I usually try to enjoy older films without subjecting them to rigors of contemporary sexual politics, as such framing can not only distort the film's intended meaning at the time it was produced, but contemporary notions about gender dynamics sometimes feel deliberately abstracted from reality, as they seek to project a new idealized mode of interaction rather than reflect and illuminate actualities. The little Irish drama Daughter of Darkness (1948) is an odd case, in that it seems to hint at forward-thinking ideas about female sexuality while being caught in a mindset that not only plays poorly today, but is too simplistic dramatically to satisfy any but the most reactionary viewers.
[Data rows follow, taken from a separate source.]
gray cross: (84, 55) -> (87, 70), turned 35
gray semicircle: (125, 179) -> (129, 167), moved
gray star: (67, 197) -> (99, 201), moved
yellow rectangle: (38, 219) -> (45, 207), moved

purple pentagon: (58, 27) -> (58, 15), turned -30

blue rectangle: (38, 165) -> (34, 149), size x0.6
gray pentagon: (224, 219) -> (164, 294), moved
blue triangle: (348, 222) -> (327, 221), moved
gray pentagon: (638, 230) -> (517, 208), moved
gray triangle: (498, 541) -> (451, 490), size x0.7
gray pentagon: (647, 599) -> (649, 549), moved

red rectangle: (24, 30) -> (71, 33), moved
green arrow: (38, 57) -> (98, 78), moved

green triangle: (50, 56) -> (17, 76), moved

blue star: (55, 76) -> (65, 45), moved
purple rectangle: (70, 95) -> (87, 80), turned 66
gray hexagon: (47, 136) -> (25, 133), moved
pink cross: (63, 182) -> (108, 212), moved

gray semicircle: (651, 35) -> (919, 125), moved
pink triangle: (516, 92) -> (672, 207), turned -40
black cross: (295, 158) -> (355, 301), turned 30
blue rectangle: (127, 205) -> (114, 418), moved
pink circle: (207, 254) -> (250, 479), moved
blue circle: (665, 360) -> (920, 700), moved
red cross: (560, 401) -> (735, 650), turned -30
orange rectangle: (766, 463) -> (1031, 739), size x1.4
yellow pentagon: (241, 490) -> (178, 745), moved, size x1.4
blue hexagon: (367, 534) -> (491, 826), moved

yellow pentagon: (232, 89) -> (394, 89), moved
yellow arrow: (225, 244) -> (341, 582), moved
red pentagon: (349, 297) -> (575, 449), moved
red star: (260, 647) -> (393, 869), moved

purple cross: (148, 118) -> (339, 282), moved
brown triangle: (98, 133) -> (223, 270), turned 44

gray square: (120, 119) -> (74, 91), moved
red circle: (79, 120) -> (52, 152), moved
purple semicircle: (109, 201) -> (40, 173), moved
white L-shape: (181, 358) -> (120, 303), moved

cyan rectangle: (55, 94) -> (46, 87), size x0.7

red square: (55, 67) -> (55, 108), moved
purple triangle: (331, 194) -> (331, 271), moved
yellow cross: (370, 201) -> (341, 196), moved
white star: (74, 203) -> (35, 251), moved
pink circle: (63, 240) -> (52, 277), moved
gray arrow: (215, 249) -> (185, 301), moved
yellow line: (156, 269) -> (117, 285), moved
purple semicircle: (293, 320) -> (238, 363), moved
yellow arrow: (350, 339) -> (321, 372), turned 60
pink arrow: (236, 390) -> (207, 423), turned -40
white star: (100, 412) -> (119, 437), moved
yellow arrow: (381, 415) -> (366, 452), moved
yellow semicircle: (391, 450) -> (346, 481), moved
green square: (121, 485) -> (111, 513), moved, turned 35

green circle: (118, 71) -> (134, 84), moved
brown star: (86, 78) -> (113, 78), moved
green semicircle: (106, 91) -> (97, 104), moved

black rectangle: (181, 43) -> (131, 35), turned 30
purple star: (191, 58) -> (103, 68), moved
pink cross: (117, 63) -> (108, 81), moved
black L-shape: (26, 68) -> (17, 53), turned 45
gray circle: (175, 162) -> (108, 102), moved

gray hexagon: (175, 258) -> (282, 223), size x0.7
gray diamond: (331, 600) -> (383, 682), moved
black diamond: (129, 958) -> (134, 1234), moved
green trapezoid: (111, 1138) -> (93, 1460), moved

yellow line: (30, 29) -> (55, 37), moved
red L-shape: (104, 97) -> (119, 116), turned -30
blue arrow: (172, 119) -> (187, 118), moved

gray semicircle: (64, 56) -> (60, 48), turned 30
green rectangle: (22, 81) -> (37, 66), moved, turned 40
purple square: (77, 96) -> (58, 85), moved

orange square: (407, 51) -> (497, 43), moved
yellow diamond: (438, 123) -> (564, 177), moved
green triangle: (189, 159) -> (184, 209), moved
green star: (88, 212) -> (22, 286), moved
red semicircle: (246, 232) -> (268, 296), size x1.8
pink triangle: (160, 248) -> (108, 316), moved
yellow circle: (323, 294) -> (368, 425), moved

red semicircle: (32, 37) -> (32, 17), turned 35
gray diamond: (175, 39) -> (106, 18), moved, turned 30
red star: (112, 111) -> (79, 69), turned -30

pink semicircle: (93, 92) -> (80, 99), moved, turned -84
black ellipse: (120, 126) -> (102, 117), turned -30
Siobhán McKenna stars as Emmy, a brooding young woman whose innate sensuality rankles the proper women of her Irish village; they disapprove not only of Emmy's effect on the village men but of some intangible quality which they sense in her presence and find inexplicably disturbing. Although she is prone to dark moods, manifested by her ominous late-night riffs on the church organ, Emmy tries to make the best of her pariah status, remaining friendly in the face of unearned scorn and wrestling with the dissonance of enjoying the flattery of male attention while dreading its one-note predictability.
This first section of Daughter of Darkness feels shockingly modern, at times, and is where the movie is at its most interesting, depicting its title character in a series of difficult positions projected upon her by prejudice and largely out of her control. Director Lance Comfort confronts the deceptively complex conflict matrix that builds around sexual urges in an old-fashioned environment that looks suspiciously at (and responds poorly to) female expression.
It's the latter half of Daughter of Darkness, however, where the unfortunately prolific word "problematic" arises. Comfort and writer Max Catto discard all of the seemingly intentional nuance developed during the first act and turn Emmy into an increasingly uninteresting figure of base instincts, such as might have been found in a simplistic sermon about the hazards of wanton women. This confirmation that Emmy is, indeed, a one-dimensional succubus, fully justifying the dread she inspires in annoying moral busybodies, not only feels like a betrayal of the character, but also undermines the film's primary appeal to contemporary viewers and confirms the worst expectations of an essentially backwards portrayal of women in film.
Still, Daughter of Darkness, despite its ultimate letdown, features several fine qualities, not the least of which is McKenna's offbeat presence in the title role. Before the script gets pulled out from under her, she presents a compelling mixture of allure, naivete, guile and perseverance; a compelling object of consternation from both men and women. Cinematographer Stanley Pavey works out some nice, stark moments of light and shadow which capably cross-pollinate from both the Gothic horror tones of the opening credits and its noirish femme fatale themes. It's fun to see Honor Blackman in her early 20s, a decade-and-half prior to becoming her own problematic figure as Pussy Galore in the James Bond adventure Goldfinger. And, even though its climactic turn is dispiriting, there is, nevertheless, some camp value in the shockingly extreme final act of Daughter of Darkness, especially in its abrupt final moment.